Directions> Repeat precisely the span of lines below that opens with the line containing "- house plant [370,563,496,776]" and closes with the line containing "- candle holder [839,820,880,915]", both included.

——————————

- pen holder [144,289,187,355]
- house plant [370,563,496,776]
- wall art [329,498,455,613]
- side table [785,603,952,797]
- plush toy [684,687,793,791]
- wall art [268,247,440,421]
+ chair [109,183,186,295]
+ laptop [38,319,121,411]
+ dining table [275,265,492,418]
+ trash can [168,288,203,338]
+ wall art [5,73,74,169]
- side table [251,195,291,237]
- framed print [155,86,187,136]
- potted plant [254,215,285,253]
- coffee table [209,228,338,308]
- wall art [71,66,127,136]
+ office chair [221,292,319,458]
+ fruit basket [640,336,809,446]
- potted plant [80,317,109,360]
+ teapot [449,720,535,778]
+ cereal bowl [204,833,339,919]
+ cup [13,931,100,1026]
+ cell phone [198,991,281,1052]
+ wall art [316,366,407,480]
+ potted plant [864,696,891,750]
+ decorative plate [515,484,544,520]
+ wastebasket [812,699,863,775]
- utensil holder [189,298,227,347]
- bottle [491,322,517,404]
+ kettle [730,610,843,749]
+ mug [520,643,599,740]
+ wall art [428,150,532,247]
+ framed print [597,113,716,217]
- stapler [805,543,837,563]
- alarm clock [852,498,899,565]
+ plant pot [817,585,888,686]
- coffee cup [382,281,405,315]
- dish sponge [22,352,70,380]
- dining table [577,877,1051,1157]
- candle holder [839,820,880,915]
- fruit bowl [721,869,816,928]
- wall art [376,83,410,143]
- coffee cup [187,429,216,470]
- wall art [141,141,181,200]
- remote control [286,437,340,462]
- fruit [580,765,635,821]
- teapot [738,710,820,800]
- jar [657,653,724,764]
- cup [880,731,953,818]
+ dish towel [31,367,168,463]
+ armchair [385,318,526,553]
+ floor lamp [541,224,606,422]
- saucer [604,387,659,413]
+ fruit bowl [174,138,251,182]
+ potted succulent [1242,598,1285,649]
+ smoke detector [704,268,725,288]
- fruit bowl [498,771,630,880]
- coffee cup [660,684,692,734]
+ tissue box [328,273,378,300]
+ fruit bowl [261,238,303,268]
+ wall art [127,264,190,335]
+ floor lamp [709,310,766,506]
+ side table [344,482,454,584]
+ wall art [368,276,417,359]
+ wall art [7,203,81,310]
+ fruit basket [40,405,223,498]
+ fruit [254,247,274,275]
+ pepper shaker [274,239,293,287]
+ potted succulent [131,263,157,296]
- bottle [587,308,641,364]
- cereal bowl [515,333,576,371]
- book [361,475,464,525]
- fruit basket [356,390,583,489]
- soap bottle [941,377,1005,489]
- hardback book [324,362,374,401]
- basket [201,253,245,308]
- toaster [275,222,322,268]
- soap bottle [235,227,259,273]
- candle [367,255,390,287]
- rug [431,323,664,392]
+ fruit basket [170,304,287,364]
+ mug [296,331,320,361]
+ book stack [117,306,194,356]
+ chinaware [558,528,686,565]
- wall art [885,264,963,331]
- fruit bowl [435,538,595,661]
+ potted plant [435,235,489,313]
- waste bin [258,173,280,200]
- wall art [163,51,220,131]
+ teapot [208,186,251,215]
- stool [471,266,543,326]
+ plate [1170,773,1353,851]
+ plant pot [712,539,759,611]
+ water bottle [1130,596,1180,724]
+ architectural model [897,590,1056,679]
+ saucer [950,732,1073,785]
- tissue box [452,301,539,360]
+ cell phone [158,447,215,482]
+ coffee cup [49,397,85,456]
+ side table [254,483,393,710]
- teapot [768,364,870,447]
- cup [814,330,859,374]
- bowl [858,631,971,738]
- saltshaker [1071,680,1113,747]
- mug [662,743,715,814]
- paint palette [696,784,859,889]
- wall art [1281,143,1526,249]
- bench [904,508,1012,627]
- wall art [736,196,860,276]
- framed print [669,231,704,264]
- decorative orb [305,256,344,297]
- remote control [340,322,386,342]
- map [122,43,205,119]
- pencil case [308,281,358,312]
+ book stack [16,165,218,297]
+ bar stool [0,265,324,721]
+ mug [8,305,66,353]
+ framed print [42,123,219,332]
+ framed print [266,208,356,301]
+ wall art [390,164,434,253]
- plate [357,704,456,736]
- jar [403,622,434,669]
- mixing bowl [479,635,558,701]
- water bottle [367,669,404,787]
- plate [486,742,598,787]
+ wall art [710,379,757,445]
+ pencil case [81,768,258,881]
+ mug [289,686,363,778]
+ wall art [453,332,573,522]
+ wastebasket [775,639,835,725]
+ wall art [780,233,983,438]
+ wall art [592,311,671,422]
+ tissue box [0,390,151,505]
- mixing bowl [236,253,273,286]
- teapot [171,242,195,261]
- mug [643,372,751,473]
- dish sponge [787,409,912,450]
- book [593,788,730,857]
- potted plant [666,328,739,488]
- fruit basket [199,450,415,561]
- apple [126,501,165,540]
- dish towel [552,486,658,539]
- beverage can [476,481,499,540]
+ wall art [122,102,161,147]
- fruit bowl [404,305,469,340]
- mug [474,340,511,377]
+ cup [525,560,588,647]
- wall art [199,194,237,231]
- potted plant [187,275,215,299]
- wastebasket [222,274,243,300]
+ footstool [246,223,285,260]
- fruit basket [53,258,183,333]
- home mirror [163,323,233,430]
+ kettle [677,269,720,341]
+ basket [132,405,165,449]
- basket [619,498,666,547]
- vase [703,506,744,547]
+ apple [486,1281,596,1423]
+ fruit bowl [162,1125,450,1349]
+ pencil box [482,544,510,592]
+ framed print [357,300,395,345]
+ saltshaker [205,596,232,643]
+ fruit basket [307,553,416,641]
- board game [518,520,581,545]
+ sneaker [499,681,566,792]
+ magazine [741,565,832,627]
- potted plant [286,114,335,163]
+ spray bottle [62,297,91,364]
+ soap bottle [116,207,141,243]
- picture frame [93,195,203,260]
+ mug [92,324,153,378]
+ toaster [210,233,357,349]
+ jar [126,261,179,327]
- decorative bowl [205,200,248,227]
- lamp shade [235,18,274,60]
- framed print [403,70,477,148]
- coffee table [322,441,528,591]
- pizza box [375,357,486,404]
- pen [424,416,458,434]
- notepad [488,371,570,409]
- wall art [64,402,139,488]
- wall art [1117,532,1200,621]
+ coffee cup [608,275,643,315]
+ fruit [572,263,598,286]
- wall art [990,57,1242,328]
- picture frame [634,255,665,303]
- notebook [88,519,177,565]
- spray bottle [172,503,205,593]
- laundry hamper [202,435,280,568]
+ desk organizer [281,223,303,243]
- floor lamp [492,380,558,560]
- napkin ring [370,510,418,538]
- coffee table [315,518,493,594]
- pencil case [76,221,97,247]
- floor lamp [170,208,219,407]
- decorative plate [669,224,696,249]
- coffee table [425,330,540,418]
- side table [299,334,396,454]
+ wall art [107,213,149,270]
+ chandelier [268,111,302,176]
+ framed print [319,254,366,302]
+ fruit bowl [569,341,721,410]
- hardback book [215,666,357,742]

——————————

Written answer>
- house plant [370,563,496,776]
- wall art [329,498,455,613]
- side table [785,603,952,797]
- plush toy [684,687,793,791]
- wall art [268,247,440,421]
+ chair [109,183,186,295]
+ laptop [38,319,121,411]
+ dining table [275,265,492,418]
+ trash can [168,288,203,338]
+ wall art [5,73,74,169]
- side table [251,195,291,237]
- framed print [155,86,187,136]
- potted plant [254,215,285,253]
- coffee table [209,228,338,308]
- wall art [71,66,127,136]
+ office chair [221,292,319,458]
+ fruit basket [640,336,809,446]
- potted plant [80,317,109,360]
+ teapot [449,720,535,778]
+ cereal bowl [204,833,339,919]
+ cup [13,931,100,1026]
+ cell phone [198,991,281,1052]
+ wall art [316,366,407,480]
+ potted plant [864,696,891,750]
+ decorative plate [515,484,544,520]
+ wastebasket [812,699,863,775]
- utensil holder [189,298,227,347]
- bottle [491,322,517,404]
+ kettle [730,610,843,749]
+ mug [520,643,599,740]
+ wall art [428,150,532,247]
+ framed print [597,113,716,217]
- stapler [805,543,837,563]
- alarm clock [852,498,899,565]
+ plant pot [817,585,888,686]
- coffee cup [382,281,405,315]
- dish sponge [22,352,70,380]
- dining table [577,877,1051,1157]
- candle holder [839,820,880,915]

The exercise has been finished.